Futenma dispute strains ties with JapanBy Eric Talmadge - The Associated Press
Posted : Tuesday Dec 29, 2009 7:11:04 EST
GINOWAN, Japan — When the U.S. took over a Japanese airfield here in the closing days of World War II, it was surrounded by sugarcane fields and the smoldering battlegrounds of Okinawa. It is now the focus of a deepening dispute that is testing Japan’s security alliance with the United States and dividing its new government in Tokyo.
A large city has grown up around the base, and helicopters and cargo planes from the U.S. Marine Corps facility buzz so low over Futenma No. 2 Elementary School, whose playground fence borders the facility, that the windows rattle and teachers stop class until the aircraft are on the ground.

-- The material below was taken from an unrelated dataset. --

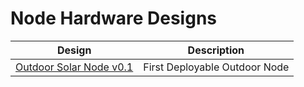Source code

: # Node Hardware Designs

| Design | Description |
| -------|-------------|
| [Outdoor Solar Node v0.1](./outdoor-solar-node-01.md) | First Deployable Outdoor Node |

“It’s just too much,” said the school’s vice principal, Muneo Nakamura. “I understand the political role the U.S. bases in Japan play. But we have to live here.”
That Marine Corps Air Station Futenma must go is not the dispute. U.S. military officials agree the base must be moved. The problem is where.
The United States says that Futenma cannot be shut down until a replacement is elsewhere on Okinawa, an idea that most Okinawans oppose. They have the ear of a new left-leaning Japanese government that took office in September and is reassessing the U.S.-Japan alliance.